* 本文 *
══════════
創世記12章でアブラムに与えられた約束は、その血統から生まれたイエスへと至り、すべての国民を弟子とするよう教会に与えられた召しへとつながっていきます。ですから、この祝福は特定の一つの民族だけの特権ではありません。地のすべての家族に開かれており、私たちが信じるとき、今もなお私たちの人生の中で実現され続けているのです。
アブラムのように、神に従うためにはすべてを手放さなければならないのでしょうか。
アブラムは身内との関係を完全に断ち切ったわけではありません。妻サライと甥ロトとともに旅立ったのです。彼が本当に手放したのは、希望のない古い生き方でした。神に従うということは、あなたを縛りつけ行き止まりに留まらせているものとの決別を伴いますが、それは必ずしも地理的、あるいは家族的な断絶を意味するわけではありません。
神が新しい出発へと私を召しておられるかどうか、どうすれば分かりますか。
アブラムは、道のりの全体図を持たないまま、一つの言葉を頼りに歩み出しました。あなたの識別を神に委ね、聖書の中でみことばを求め、成熟した兄弟姉妹に囲まれ、そしてあなたの役割は一歩を踏み出すことであり、あとは神が成してくださることを思い起こしてください。
══════════
* 入力データ *

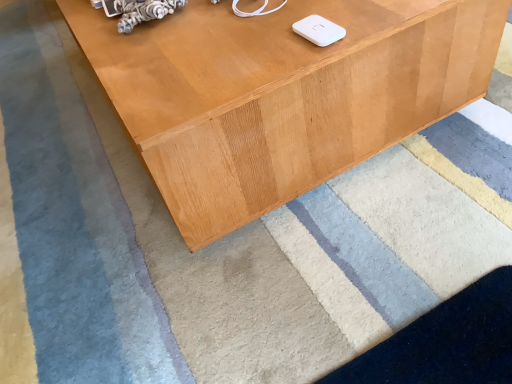
I want to click on free space to the right of white matte ipod at upper center, so click(x=368, y=15).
══════════
* 取り組む課題 *
1. 本文によると、アブラムは妻サライのほかに誰とともに旅立ちましたか。
2. 次の(a)〜(c)が本文の内容と合っているかどうか、それぞれ「はい」か「いいえ」で答え、判断の根拠となる本文の語句を引用してください。
(a) アブラムは身内との関係を完全に断ち切った。
(b) アブラムへの祝福は地のすべての家族に開かれている。
(c) アブラムは道のりの全体図を持って歩み出した。
3. 本文のうち、「アブラムは身内との関係を完全」で始まり「神が新しい出発へと私を召しておられるかどうか、どうすれば分かりますか。」まで続く部分を一字も変えずに返してください。

* 解答一覧 *
1. 甥ロト

2.
(a) いいえ。「アブラムは身内との関係を完全に断ち切ったわけではありません」
(b) はい。「地のすべての家族に開かれており」
(c) いいえ。「道のりの全体図を持たないまま」

3.
アブラムは身内との関係を完全に断ち切ったわけではありません。妻サライと甥ロトとともに旅立ったのです。彼が本当に手放したのは、希望のない古い生き方でした。神に従うということは、あなたを縛りつけ行き止まりに留まらせているものとの決別を伴いますが、それは必ずしも地理的、あるいは家族的な断絶を意味するわけではありません。
神が新しい出発へと私を召しておられるかどうか、どうすれば分かりますか。